Nie ma chyba lepszego podsumowania dzisiejszego stanu Prawa i Sprawiedliwości niż fakt, iż partia rządząca przez osiem lat próbuje wmówić Polakom, iż jej kandydat na prezydenta jest… bezpartyjny. Andrzej Duda, choć wywodził się z PiS, miał udawać „prezydenta wszystkich Polaków”. Jak to się skończyło, wszyscy wiemy – był posłuszny każdej decyzji z Nowogrodzkiej, podpisując ustawy choćby o trzeciej nad ranem. Teraz Kaczyński postawił na drugiego „Dudę”, ale tym razem na sterydach kłamstwa i manipulacji.
Karol Nawrocki, kreowany na „kandydata bezpartyjnego”, to w rzeczywistości człowiek w pełni lojalny wobec Jarosława Kaczyńskiego. Nieprzypadkowo wybrano postać stosunkowo mało rozpoznawalną, ale odpowiednio „ukształtowaną” – dokładnie tak, jak trzeba, by realizować interesy PiS, a jednocześnie zmylić mniej zaangażowaną politycznie część wyborców. Nawrocki to prawdopodobnie marionetka, którą Kaczyński zamierza pociągać za sznurki, podobnie jak robił to z Andrzejem Dudą.
Chcesz czytać więcej wewnętrznych informacji ze świata polityki i mediów? Prosimy o obserwowanie naszego profilu na Facebooku oraz na Twitterze. Proszę o lajkowanie i podawanie dalej naszych wpisów - w ten sposób możemy zrobić dla Ciebie więcej. |
Niezależność Nawrockiego? Brzmi to jak żart. Gdyby rzeczywiście był niezależny, nigdy nie zdobyłby rekomendacji Kaczyńskiego by odpowiadać za IPN. Warunek, by wejść na scenę z poparciem PiS, jest jeden – absolutna lojalność wobec wodza.
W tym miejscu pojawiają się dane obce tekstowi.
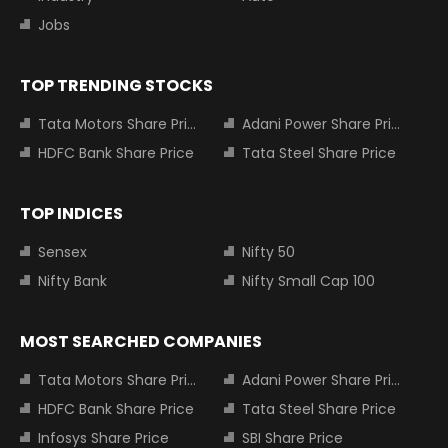
Jobs
TOP TRENDING STOCKS
Tata Motors Share Price
Adani Power Share Price
HDFC Bank Share Price
Tata Steel Share Price
TOP INDICES
Sensex
Nifty 50
Nifty Bank
Nifty Small Cap 100
MOST SEARCHED COMPANIES
Tata Motors Share Price
Adani Power Share Price
HDFC Bank Share Price
Tata Steel Share Price
Infosys Share Price
SBI Share Price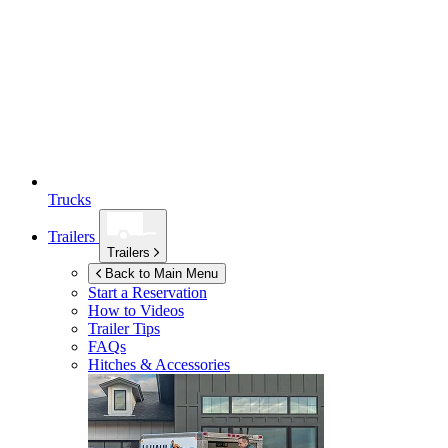
Trucks
Trailers
Trailers
Back to Main Menu
Start a Reservation
How to Videos
Trailer Tips
FAQs
Hitches & Accessories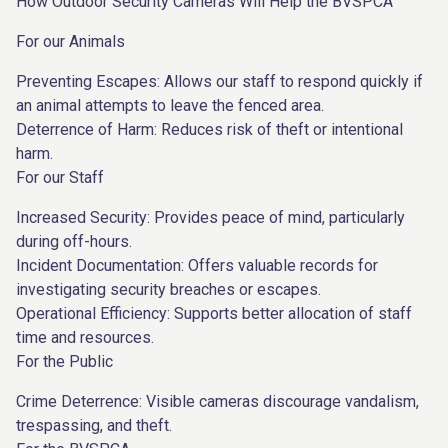
How Outdoor Security Cameras Will Help the BVSPCA
For our Animals
Preventing Escapes: Allows our staff to respond quickly if
an animal attempts to leave the fenced area.
Deterrence of Harm: Reduces risk of theft or intentional
harm.
For our Staff
Increased Security: Provides peace of mind, particularly
during off-hours.
Incident Documentation: Offers valuable records for
investigating security breaches or escapes.
Operational Efficiency: Supports better allocation of staff
time and resources.
For the Public
Crime Deterrence: Visible cameras discourage vandalism,
trespassing, and theft.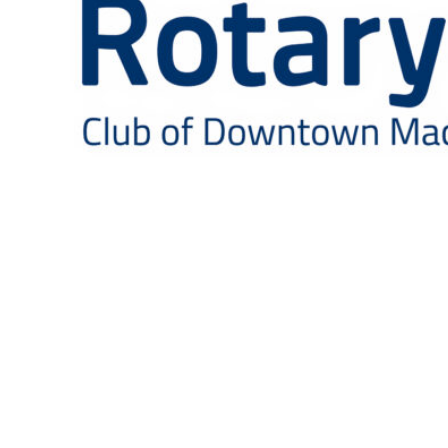
This health fair, disguised as a beer festival, is put
on by the Rotary Club of Downtown Macon to
promote Prostate Cancer awareness and
screenings.
If you are a community leader and wish to join us,
please come visit the Rotary Club of Downtown
Macon!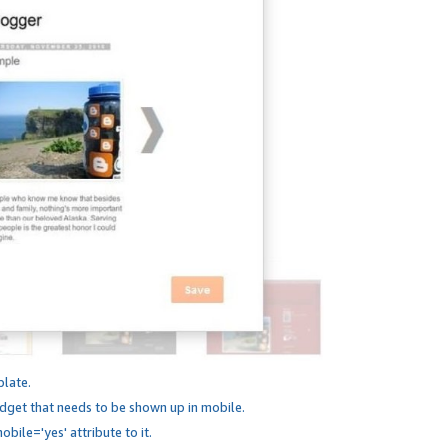
plate.
dget that needs to be shown up in mobile.
bile='yes' attribute to it.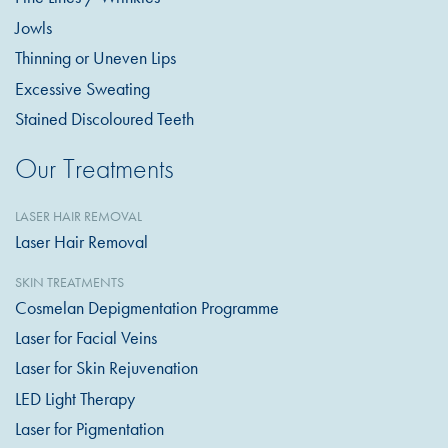
Jowls
Thinning or Uneven Lips
Excessive Sweating
Stained Discoloured Teeth
Our Treatments
LASER HAIR REMOVAL
Laser Hair Removal
SKIN TREATMENTS
Cosmelan Depigmentation Programme
Laser for Facial Veins
Laser for Skin Rejuvenation
LED Light Therapy
Laser for Pigmentation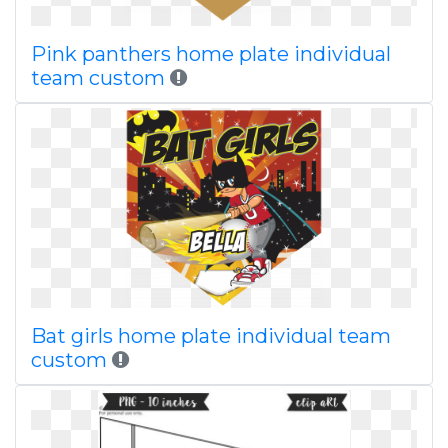
Pink panthers home plate individual
team custom
Bat girls home plate individual team
custom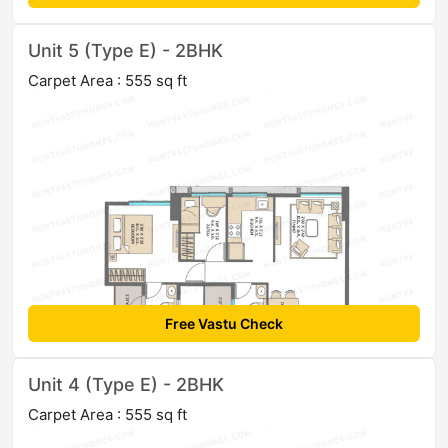
Unit 5 (Type E) - 2BHK
Carpet Area : 555 sq ft
Free Vastu Check
Unit 4 (Type E) - 2BHK
Carpet Area : 555 sq ft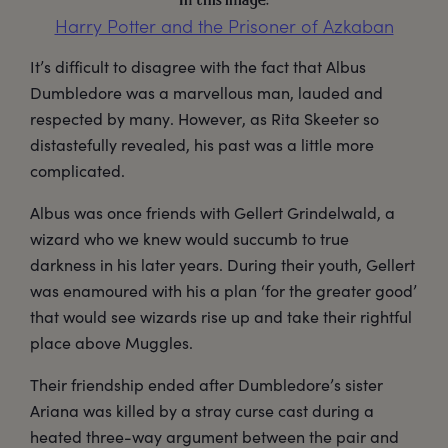
In this image:
Harry Potter and the Prisoner of Azkaban
It’s difficult to disagree with the fact that Albus
Dumbledore was a marvellous man, lauded and
respected by many. However, as Rita Skeeter so
distastefully revealed, his past was a little more
complicated.
Albus was once friends with Gellert Grindelwald, a
wizard who we knew would succumb to true
darkness in his later years. During their youth, Gellert
was enamoured with his a plan ‘for the greater good’
that would see wizards rise up and take their rightful
place above Muggles.
Their friendship ended after Dumbledore’s sister
Ariana was killed by a stray curse cast during a
heated three-way argument between the pair and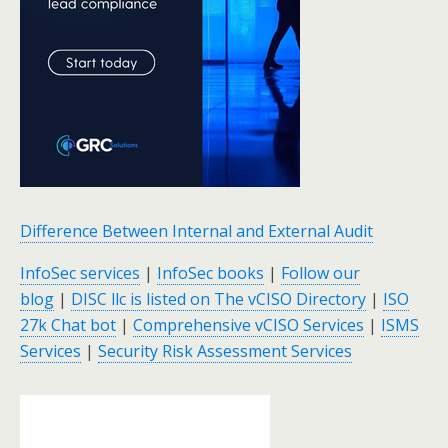
Difference Between Internal and External Audit
InfoSec services
|
InfoSec books
|
Follow our
blog
|
DISC llc is listed on The vCISO Directory
|
ISO
27k Chat bot
|
Comprehensive vCISO Services
|
ISMS
Services
|
Security Risk Assessment Services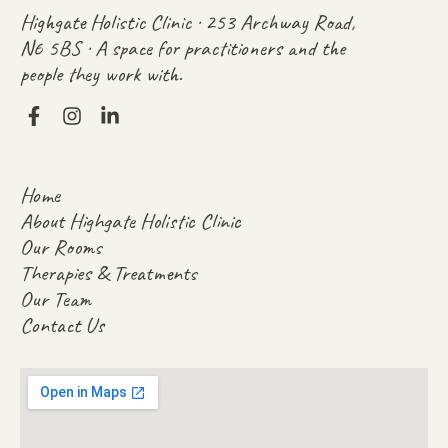
Highgate Holistic Clinic · 253 Archway Road,
N6 5BS · A space for practitioners and the
people they work with.
Home
About Highgate Holistic Clinic
Our Rooms
Therapies & Treatments
Our Team
Contact Us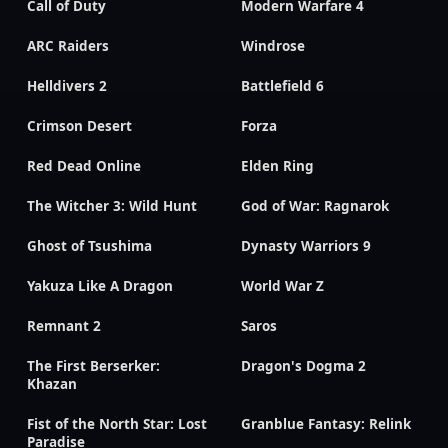
Call of Duty
Modern Warfare 4
ARC Raiders
Windrose
Helldivers 2
Battlefield 6
Crimson Desert
Forza
Red Dead Online
Elden Ring
The Witcher 3: Wild Hunt
God of War: Ragnarok
Ghost of Tsushima
Dynasty Warriors 9
Yakuza Like A Dragon
World War Z
Remnant 2
Saros
The First Berserker:
Dragon's Dogma 2
Khazan
Fist of the North Star: Lost
Granblue Fantasy: Relink
Paradise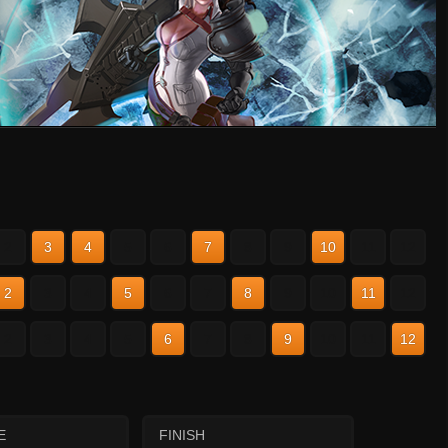
2
3
4
5
6
7
8
9
10
11
12
2
3
4
5
6
7
8
9
10
11
12
2
3
4
5
6
7
8
9
10
11
12
E
FINISH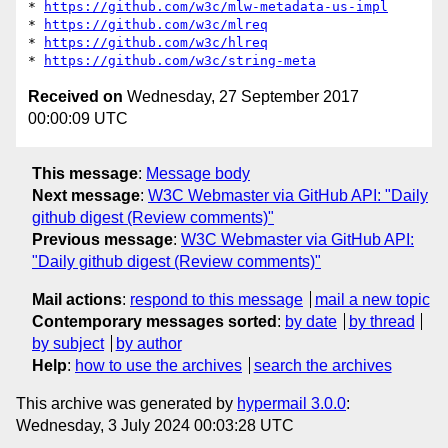
* 
https://github.com/w3c/mlw-metadata-us-impl
* 
https://github.com/w3c/mlreq
* 
https://github.com/w3c/hlreq
* 
https://github.com/w3c/string-meta
Received on
Wednesday, 27 September 2017
00:00:09 UTC
This message
:
Message body
Next message
:
W3C Webmaster via GitHub API: "Daily
github digest (Review comments)"
Previous message
:
W3C Webmaster via GitHub API:
"Daily github digest (Review comments)"
Mail actions
:
respond to this message
mail a new topic
Contemporary messages sorted
:
by date
by thread
by subject
by author
Help
:
how to use the archives
search the archives
This archive was generated by
hypermail 3.0.0
:
Wednesday, 3 July 2024 00:03:28 UTC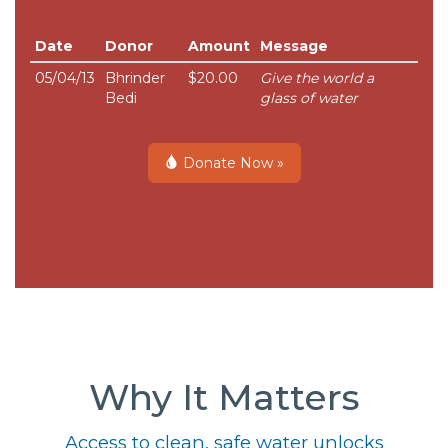
Date
Donor
Amount
Message
05/04/13
Bhrinder
$20.00
Give the world a
Bedi
glass of water
Donate Now »
Why It Matters
Access to clean, safe water unlocks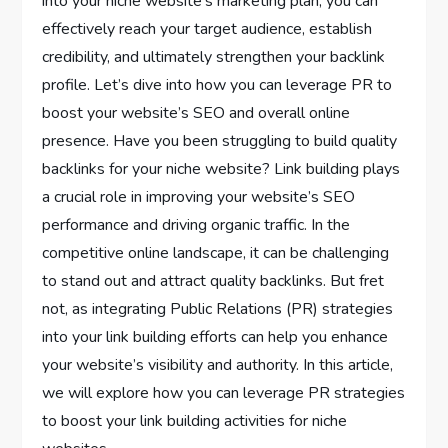
into your niche website’s marketing plan, you can
effectively reach your target audience, establish
credibility, and ultimately strengthen your backlink
profile. Let’s dive into how you can leverage PR to
boost your website’s SEO and overall online
presence. Have you been struggling to build quality
backlinks for your niche website? Link building plays
a crucial role in improving your website’s SEO
performance and driving organic traffic. In the
competitive online landscape, it can be challenging
to stand out and attract quality backlinks. But fret
not, as integrating Public Relations (PR) strategies
into your link building efforts can help you enhance
your website’s visibility and authority. In this article,
we will explore how you can leverage PR strategies
to boost your link building activities for niche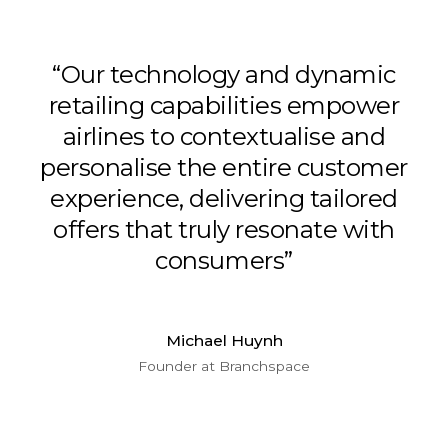
“Our technology and dynamic
retailing capabilities empower
airlines to contextualise and
personalise the entire customer
experience, delivering tailored
offers that truly resonate with
consumers”
Michael Huynh
Founder at Branchspace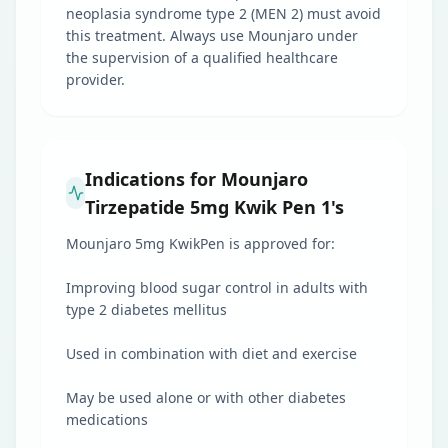
neoplasia syndrome type 2 (MEN 2) must avoid
this treatment. Always use Mounjaro under
the supervision of a qualified healthcare
provider.
Indications for Mounjaro
Tirzepatide 5mg Kwik Pen 1's
Mounjaro 5mg KwikPen is approved for:
Improving blood sugar control in adults with
type 2 diabetes mellitus
Used in combination with diet and exercise
May be used alone or with other diabetes
medications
Kaczyński wie, iż marka PiS jest dziś bardziej obciążeniem niż atutem. Słowo „PiS” wywołuje u wielu Polaków co najmniej zażenowanie, a u niektórych wręcz odruch wymiotny. Po ośmiu latach afer, nepotyzmu i demolki instytucji państwowych, Kaczyński musi kombinować jak koń pod górkę. Rozumie, iż bez zdobycia głosów spoza twardego elektoratu PiS jego plan spali na panewce.
Dlatego PiS w swojej propagandzie kreuje Nawrockiego na kogoś, kim nigdy nie był i nie będzie – na „bezpartyjnego” kandydata. W rzeczywistości to tylko kolejna maska, za którą kryje się cyniczny plan podporządkowania prezydentury partyjnym interesom PiS.
Nie od dziś wiadomo, iż Kaczyński najlepiej czuje się, gdy ma na swoich ludzi „kwity”. Andrzej Duda był przez lata skutecznie kontrolowany przez PiS, co przejawiało się w jego całkowitej uległości wobec poleceń partyjnych. Czy w przypadku Nawrockiego będzie inaczej? Wątpliwe. Kaczyński wie, jak zabezpieczyć swoją pozycję – nie wybiera ludzi przypadkowych, ale tych, których łatwo będzie utrzymać w ryzach.
Próba ukrycia partyjnych korzeni Nawrockiego to dowód na słabość PiS. Gdyby partia była pewna swojej siły, nie musiałaby uciekać się do takich manipulacji. Słabnące poparcie, ogromny poziom społecznego rozczarowania i zmęczenie ośmioletnimi rządami sprawiają, iż Kaczyński jest zmuszony grać w fałszywe karty.
Jednak Polacy już raz dali się nabrać na „prezydenta niezależnego”. Czy znów uwierzą w tę narrację? W obliczu coraz większej świadomości społeczeństwa i niechęci do PiS, tym razem scenariusz raczej się nie powtórzy. Nawrocki, mimo propagandowego makijażu, pozostanie człowiekiem Kaczyńskiego – i Polacy doskonale to widzą.